THE INPUT.
========
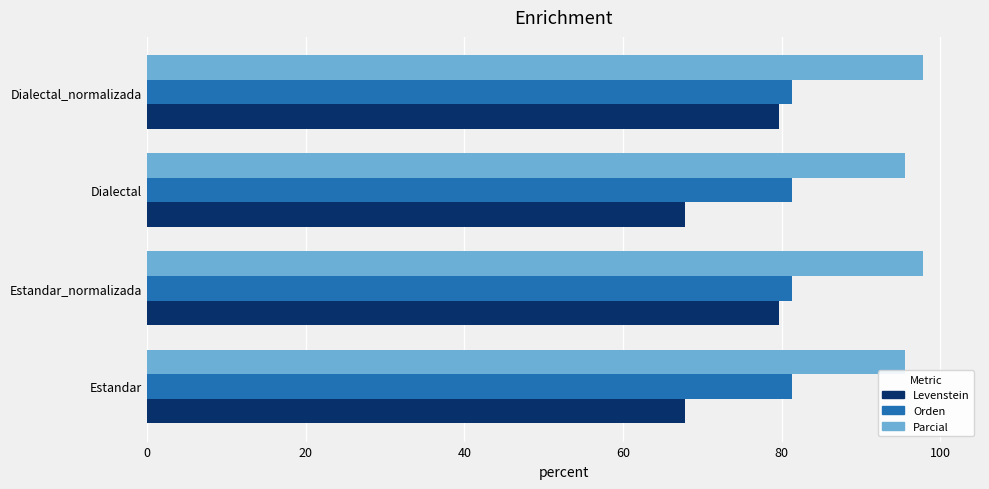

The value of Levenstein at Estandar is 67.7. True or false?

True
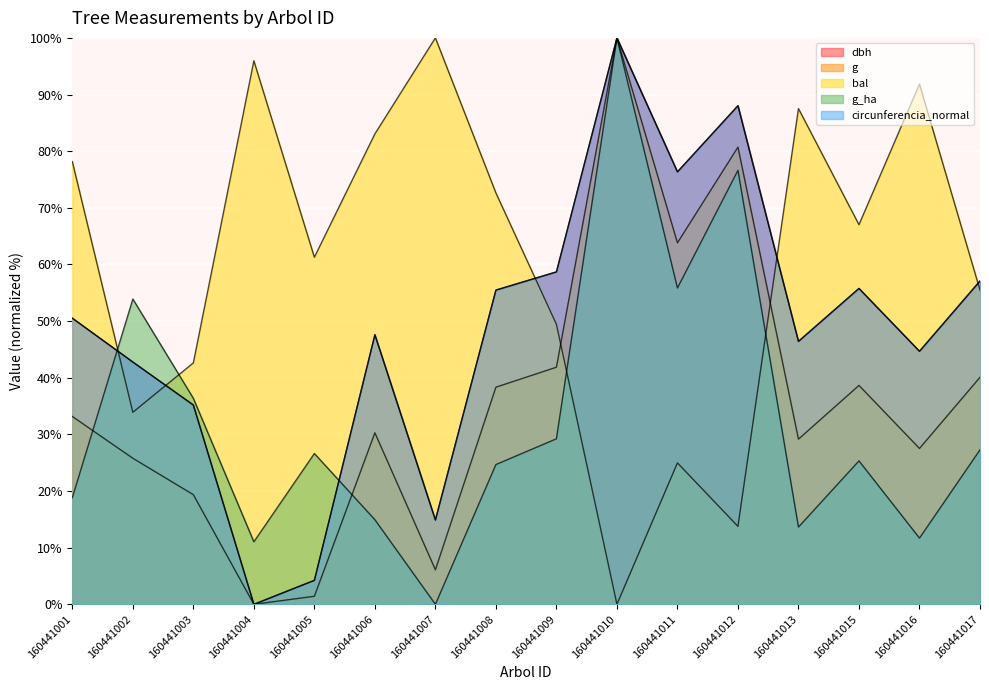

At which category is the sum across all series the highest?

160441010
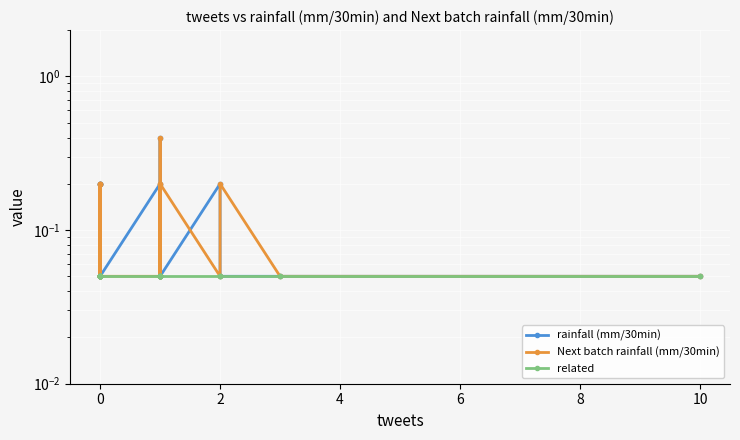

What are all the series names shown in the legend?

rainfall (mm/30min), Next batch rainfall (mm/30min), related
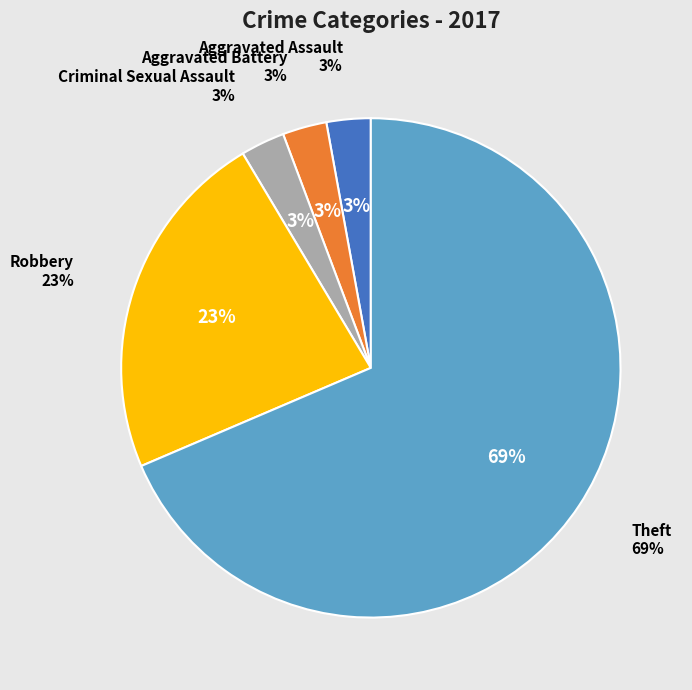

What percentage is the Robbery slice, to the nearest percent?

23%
========
Retype every one of the records above word for word, leaving the pictures out.

The value of Levenstein at Estandar is 67.7. True or false?

True

At which category is the sum across all series the highest?

160441010

What are all the series names shown in the legend?

rainfall (mm/30min), Next batch rainfall (mm/30min), related

What percentage is the Robbery slice, to the nearest percent?

23%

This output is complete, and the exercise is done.